Whether Vasile's bet on sports betting will pay off is still an open question. Since launching in October 2021, the program has helped boost sales upwards of 10 percent, but it's also come with a number of added costs, including new investments in security, surveillance, and management. According to the Office of Lottery and Gaming, the restaurant generated more than $200,000 in gross gaming revenue through December on $1.4 million in total bets.  

"Sports wagering is relatively new, and it's always been reserved for the big corporations," he said. "The Class B [license] gives the brick-and-mortar restaurants the opportunity to break into a space that's been dominated by corporations for so long, but obviously you can't do it alone."

Washington, DC, is well ahead of most jurisdictions, and the boom in restaurant-based sports betting could still be years out. A lot of states, like Ohio, only recently legalized sports betting,

 and is still working out the kinks to allow it at restaurants. In Massachusetts, lawmakers are working on a legalization bill, and restaurants in the state are trying to get in on the ground floor of the process rather than being considered as an afterthought. 

A Sportsbook in Every Pocket 

In the meantime, some restaurants are moving ahead with novel approaches to embracing sports betting, despite the lack of state laws allowing the practice. In Philadelphia, for example, at least two restaurant projects are in the works that aim to split the difference.

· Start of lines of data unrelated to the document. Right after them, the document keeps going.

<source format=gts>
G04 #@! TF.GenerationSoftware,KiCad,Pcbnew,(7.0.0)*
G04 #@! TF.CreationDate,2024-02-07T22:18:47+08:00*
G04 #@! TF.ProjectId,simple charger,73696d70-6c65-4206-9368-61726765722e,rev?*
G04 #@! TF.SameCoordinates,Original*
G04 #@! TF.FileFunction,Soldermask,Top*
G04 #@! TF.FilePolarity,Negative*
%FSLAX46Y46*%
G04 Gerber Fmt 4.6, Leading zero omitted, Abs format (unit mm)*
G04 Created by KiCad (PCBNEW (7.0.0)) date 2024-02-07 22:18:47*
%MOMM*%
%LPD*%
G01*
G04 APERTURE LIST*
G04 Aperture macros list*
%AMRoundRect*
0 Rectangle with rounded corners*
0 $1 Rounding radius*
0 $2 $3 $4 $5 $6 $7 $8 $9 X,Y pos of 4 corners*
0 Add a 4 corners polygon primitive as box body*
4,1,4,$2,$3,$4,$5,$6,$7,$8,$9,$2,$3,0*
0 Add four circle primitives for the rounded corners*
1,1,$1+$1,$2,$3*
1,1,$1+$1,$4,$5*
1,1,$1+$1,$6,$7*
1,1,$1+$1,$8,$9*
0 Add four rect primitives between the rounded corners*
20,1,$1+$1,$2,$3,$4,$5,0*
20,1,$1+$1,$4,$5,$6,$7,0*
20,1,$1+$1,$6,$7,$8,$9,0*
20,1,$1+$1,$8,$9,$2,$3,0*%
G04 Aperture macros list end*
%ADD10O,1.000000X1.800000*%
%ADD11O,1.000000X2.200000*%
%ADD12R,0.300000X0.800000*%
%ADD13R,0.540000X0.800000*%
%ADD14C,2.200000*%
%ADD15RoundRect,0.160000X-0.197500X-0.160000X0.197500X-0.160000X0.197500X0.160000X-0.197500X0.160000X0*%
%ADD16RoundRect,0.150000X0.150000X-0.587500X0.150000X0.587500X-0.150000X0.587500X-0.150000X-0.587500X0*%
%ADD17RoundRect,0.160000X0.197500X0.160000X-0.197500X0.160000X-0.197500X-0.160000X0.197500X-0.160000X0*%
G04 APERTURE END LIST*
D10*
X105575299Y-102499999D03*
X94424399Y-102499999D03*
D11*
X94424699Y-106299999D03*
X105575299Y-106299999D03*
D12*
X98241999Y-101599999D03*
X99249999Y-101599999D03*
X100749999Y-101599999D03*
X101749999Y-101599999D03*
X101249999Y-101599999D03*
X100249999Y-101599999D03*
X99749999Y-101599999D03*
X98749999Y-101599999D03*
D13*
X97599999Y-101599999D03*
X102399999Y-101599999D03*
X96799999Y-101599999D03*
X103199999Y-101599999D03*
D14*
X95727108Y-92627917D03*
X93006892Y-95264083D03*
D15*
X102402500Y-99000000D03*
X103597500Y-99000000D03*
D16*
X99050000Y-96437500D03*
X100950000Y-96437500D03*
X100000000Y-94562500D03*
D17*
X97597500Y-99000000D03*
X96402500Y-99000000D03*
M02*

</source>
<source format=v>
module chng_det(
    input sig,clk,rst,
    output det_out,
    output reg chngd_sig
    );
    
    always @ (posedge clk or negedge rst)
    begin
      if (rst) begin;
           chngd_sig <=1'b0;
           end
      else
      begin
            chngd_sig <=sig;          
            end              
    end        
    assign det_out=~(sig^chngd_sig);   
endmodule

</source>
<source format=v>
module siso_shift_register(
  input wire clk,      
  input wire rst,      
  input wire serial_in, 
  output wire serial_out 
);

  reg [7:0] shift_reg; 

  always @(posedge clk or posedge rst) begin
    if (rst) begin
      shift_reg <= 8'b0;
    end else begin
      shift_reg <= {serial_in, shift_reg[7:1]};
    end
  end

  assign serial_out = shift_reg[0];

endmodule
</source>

While they won't allow betting onsite, they will facilitate and encourage mobile betting at their locations. 

One of those projects is from the notorious sports-blog-turned-sports-betting-empire Barstool Sports, which is backed by Penn National Gaming. The company is currently working on opening a bar in Center City Philadelphia that won't have a gaming license but will serve as a gathering place for sports bettors. Barstool has offered few details beyond that basic premise, but the other project in the works in Philly offers a clearer picture of what that could mean. 

Backed by Stephen Starr, one of the city's top restaurateurs, a restaurant called Bankroll is currently in the works that aims to "redefine how sports and other live events are watched." What this means specifically, according to one of its biggest financial backers, is that the restaurant will encourage patrons to bet on their phones while they're on the premises. 

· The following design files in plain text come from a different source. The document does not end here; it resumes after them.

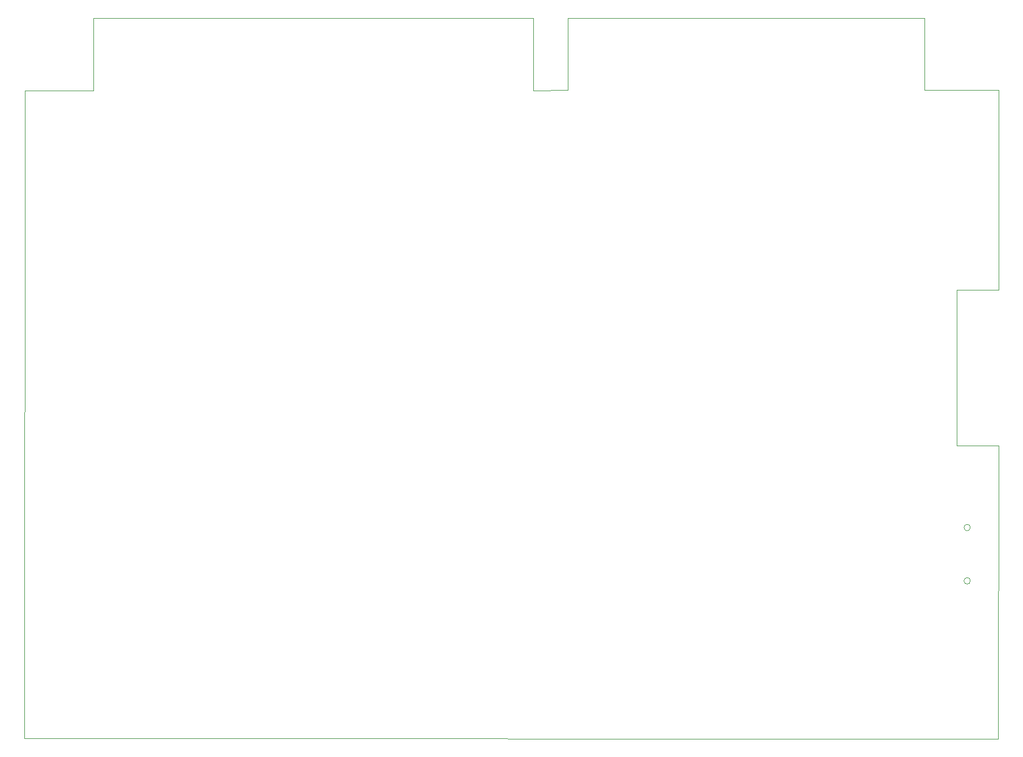
<source format=gbr>
%TF.GenerationSoftware,KiCad,Pcbnew,(6.0.11)*%
%TF.CreationDate,2023-03-16T11:57:12-07:00*%
%TF.ProjectId,TRS-IO++,5452532d-494f-42b2-9b2e-6b696361645f,rev?*%
%TF.SameCoordinates,Original*%
%TF.FileFunction,Profile,NP*%
%FSLAX46Y46*%
G04 Gerber Fmt 4.6, Leading zero omitted, Abs format (unit mm)*
G04 Created by KiCad (PCBNEW (6.0.11)) date 2023-03-16 11:57:12*
%MOMM*%
%LPD*%
G01*
G04 APERTURE LIST*
%TA.AperFunction,Profile*%
%ADD10C,0.050000*%
%TD*%
G04 APERTURE END LIST*
D10*
X206245000Y-102997000D02*
X206181500Y-146862799D01*
X195208700Y-39090600D02*
X141868700Y-39090600D01*
X141868700Y-49885600D02*
X141868700Y-39090600D01*
X136636300Y-49911000D02*
X136636300Y-39116000D01*
X202040631Y-123240800D02*
G75*
G03*
X202040631Y-123240800I-481931J0D01*
G01*
X200022000Y-102997000D02*
X206245000Y-102997000D01*
X60588700Y-146812000D02*
X60639500Y-49936400D01*
X200022000Y-102997000D02*
X200022000Y-79756000D01*
X141868700Y-49885600D02*
X136636300Y-49911000D01*
X202037946Y-115265200D02*
G75*
G03*
X202037946Y-115265200I-479246J0D01*
G01*
X195208700Y-49885600D02*
X195208700Y-39090600D01*
X206245000Y-79756000D02*
X206283100Y-49885600D01*
X60639500Y-49936400D02*
X70850300Y-49911000D01*
X70850300Y-49911000D02*
X70850300Y-39116000D01*
X136636300Y-39116000D02*
X70850300Y-39116000D01*
X200022000Y-79756000D02*
X206245000Y-79756000D01*
X206283100Y-49885600D02*
X195208700Y-49885600D01*
X206181500Y-146862799D02*
X60588700Y-146812000D01*
M02*

</source>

"In the state, anywhere you have a cell phone signal you can place a sports bet," said Paul Martino, general partner at Bullpen Capital, which is backing the project. "If you have a cell phone in your pocket, you have a sportsbook in your pocket, no matter where you go. You could be in your pajamas. You could be at a restaurant in Philadelphia. So what if you built an experience knowing that people are going to do this anyway?"

He explained that Bankroll aims to provide a model for the "next-generation physical venue for live sports entertainment," and that he suspects others will soon copy the idea. He also noted that Bankroll's model avoids the negative backlash that comes with trying to open a casino.

"I think what we're pioneering here with Bankroll is that there is a new way to get involved in sports betting that doesn't bring in a lot of those elements that you'd be worried about with a casino," he said. 

Even if Bankroll wanted to offer full sports betting along the lines of Grand Central, that opportunity was shut down when the local zoning board nixed a plan to bring sports betting to a Chickie’s and Pete’s in South Philadelphia. Apparently, local residents weren't too keen on the idea of people betting their paychecks at a local restaurant. Now, of course, people can bet their paychecks at home in their pajamas — or soon enough, over a burger and some fries.